Nicolas Sarkozy Notre ami l'émir du Qatar

LE MONDE
Le président Nicolas Sarkozy reçoit l'émir du Qatar, Hamad Ben Khalifa Al-Thani, le 1er septembre 2011 à l'Elysée.
Au début, ils étaient quatre : Benyamin Nétanyahou, Hamad Al-Thani, Mouammar Kadhafi et Bachar Al-Assad. En misant sur ces quatre hommes, complices affichés pour les deux premiers, partenaires à l'essai pour les deux derniers, Nicolas Sarkozy se faisait fort de dépoussiérer la sacro-sainte politique arabe de la France. Moins d'effusions et plus de résultats, moins de posture et plus de contrats : c'était la promesse du nouveau président.
Un quinquennat plus tard, le bilan est modeste. La connivence avec le premier ministre d'Israël s'est fracassée sur son refus d'avancer dans le processus de paix ; le retour en grâce du Guide libyen s'est arrêté au premier coup de feu tiré sur les rebelles de Benghazi ; quant au rapprochement avec le maître de Damas, il a sombré dans l'écrasement du soulèvement syrien.

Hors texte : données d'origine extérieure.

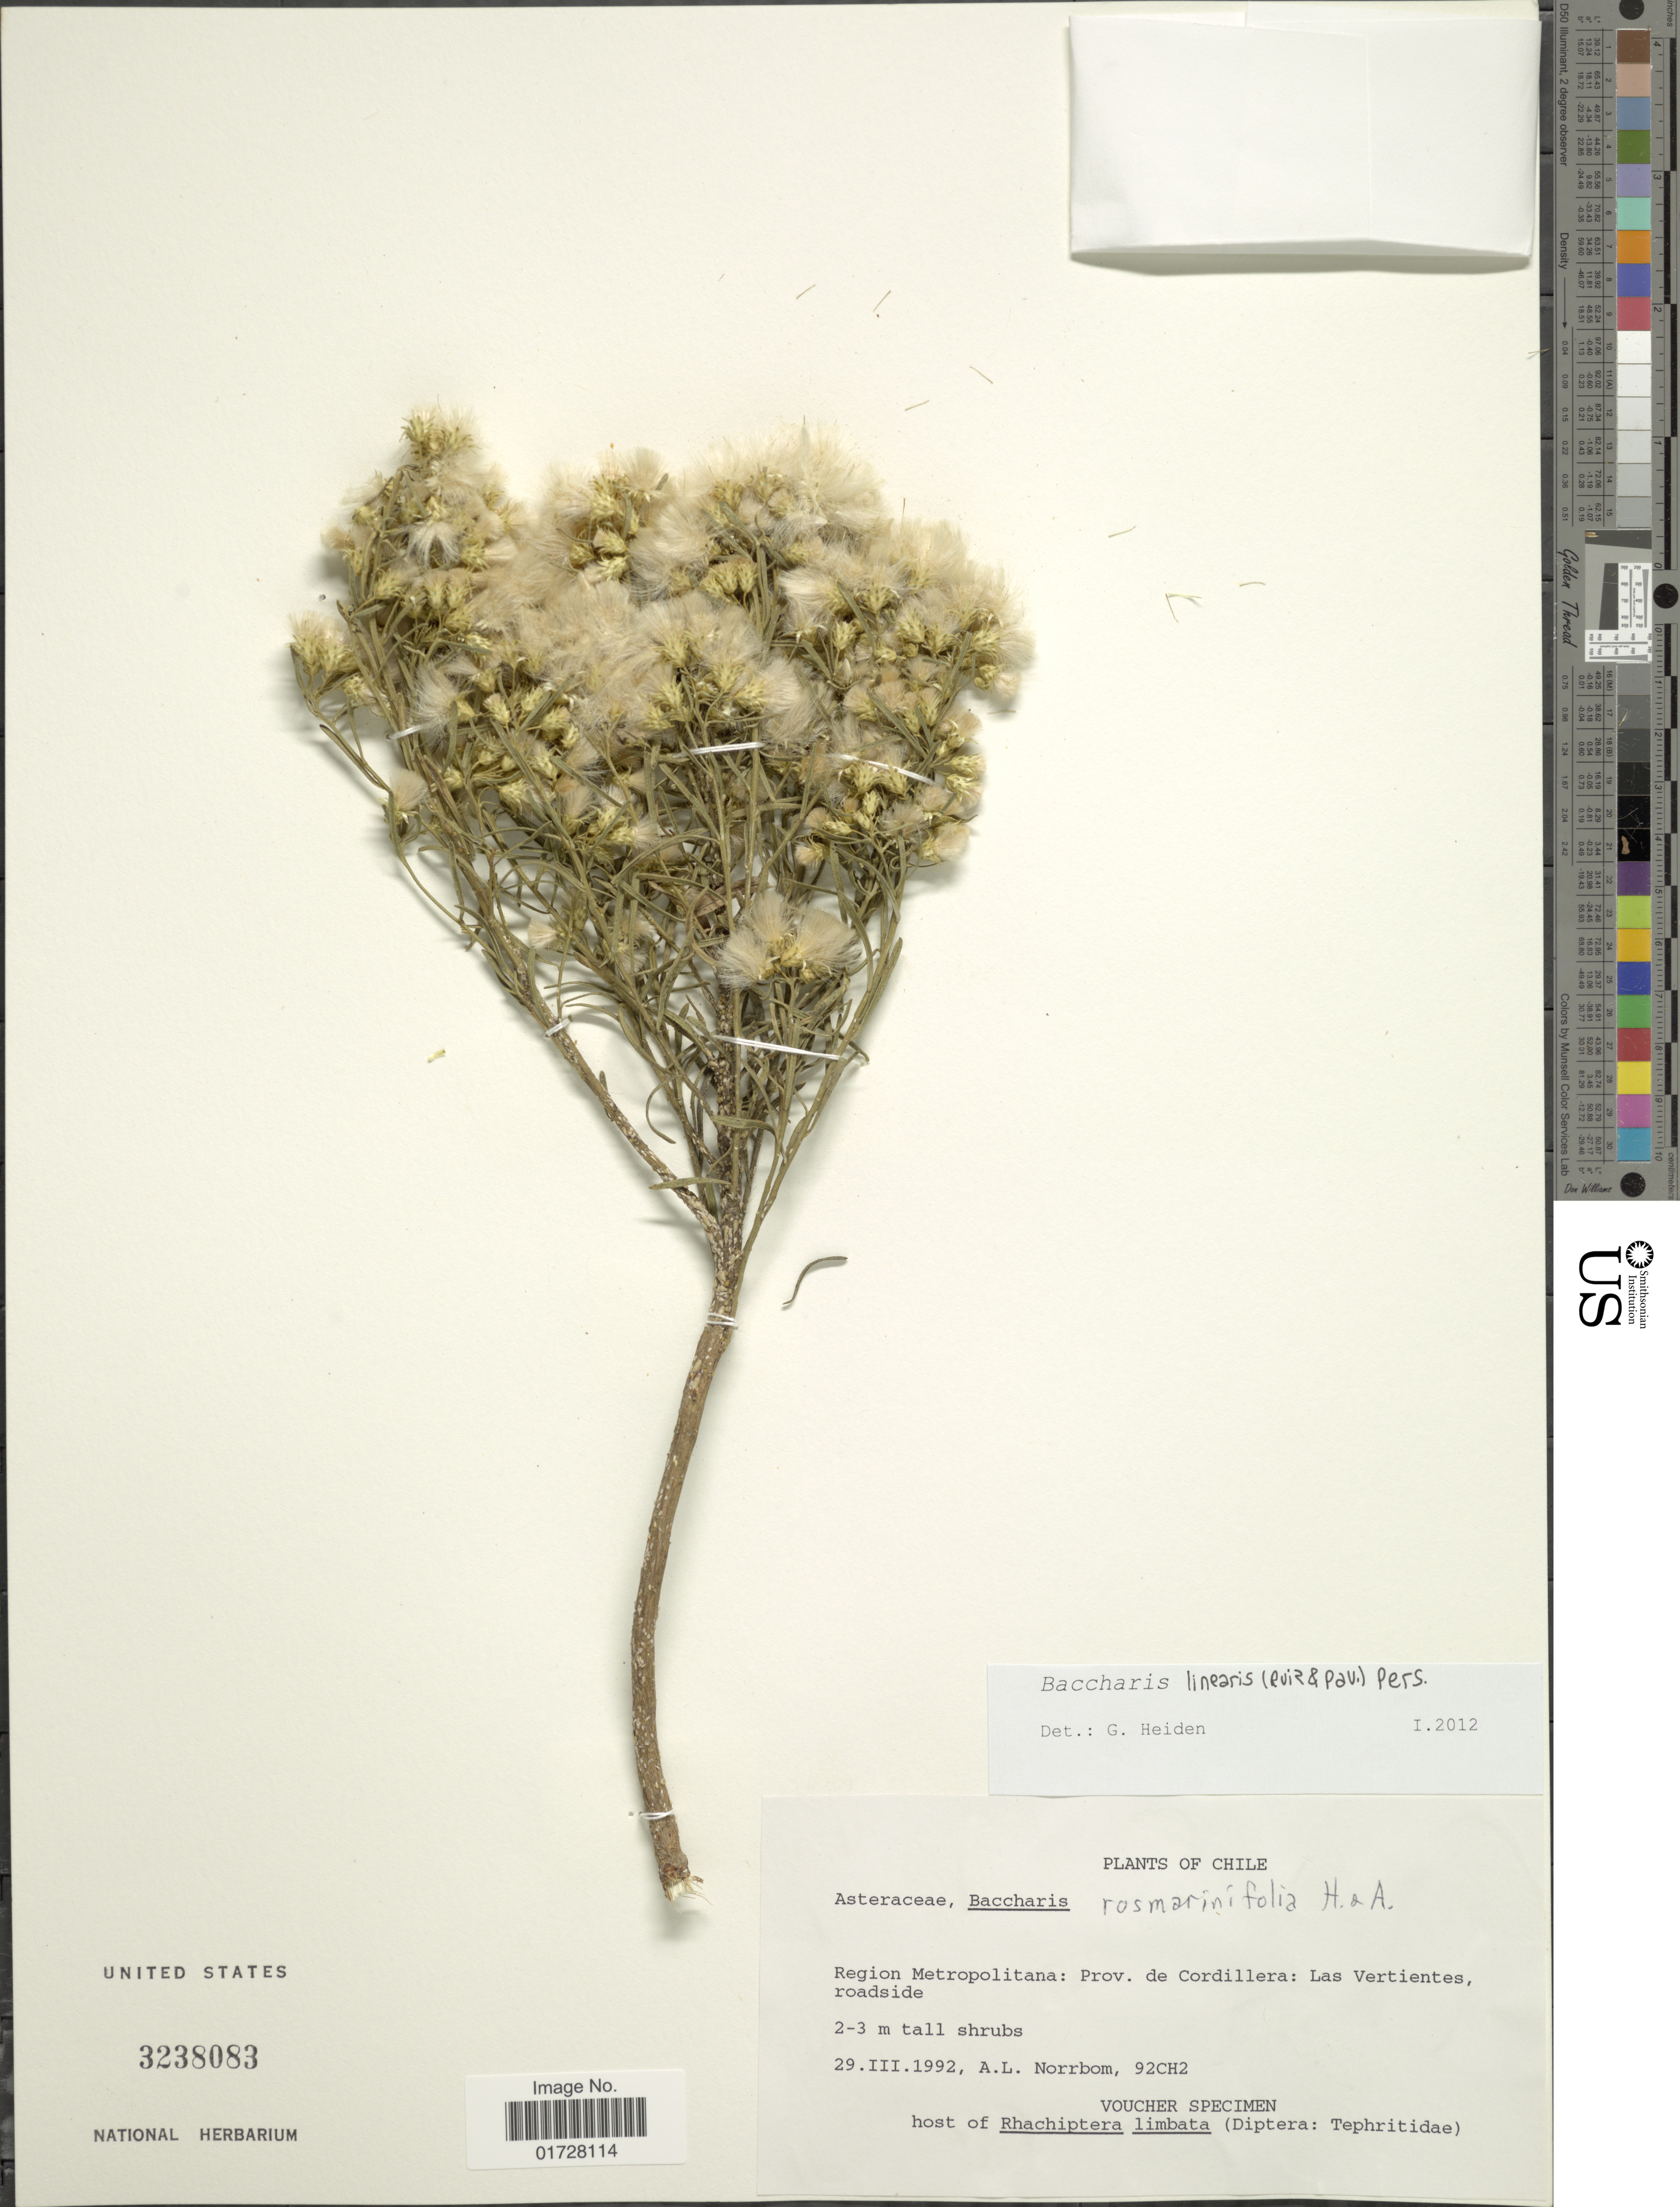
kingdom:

Du Moyen-Orient, Nicolas Sarkozy n'aura donc ramené qu'un seul allié, mais pas le moindre : Hamad Ben Khalifa Al-Thani, l'émir du richissime Qatar, patron autoproclamé des révolutionnaires arabes et virtuose de l'interventionnisme politico-financier. Depuis 2007, le président de la France laïque et républicaine et le chef de cette micromonarchie wahhabite dansent un pas de deux improbable, dont la campagne de Libye, à laquelle le Qatar a prêté ses avions de chasse et ses forces spéciales, a été l'apothéose. La relation Paris-Doha, cocktail détonant de grand jeu diplomatique, de baroud militaire et de haute voltige financière, ponctuée d'accolades officielles et de coups de main discrets, ne laisse pas d'intriguer.
Dernier sujet d'étonnement en date : la montée du Qatar au capital de Lagardère. La part du Qatar Investment Authority (QIA), le fonds souverain de l'émirat, est passée en quelques mois de 7 % à près de 13 %. Et cette montée en puissance n'est pas terminée puisque les Qataris affirment que leur holding "pourrait augmenter sa participation". Mais pour quoi faire ? Pour conforter le pouvoir d'Arnaud Lagardère, par fidélité à son père, Jean-Luc, un intime de la famille régnante ? Pour s'engouffrer dans EADS, le fer de lance de l'aéronautique européenne, dont le groupe hexagonal détient 7,5 % ? Ou pour profiter, plus simplement, d'une valeur sûre du patrimoine industriel français, actuellement décotée ? Difficile de voir clair dans le jeu des Qataris, peu férus de communication. Aux Cassandre qui parlent d'une OPA de Doha sur l'économie tricolore, l'Elysée assure qu'il n'y a "aucun lien de dépendance"...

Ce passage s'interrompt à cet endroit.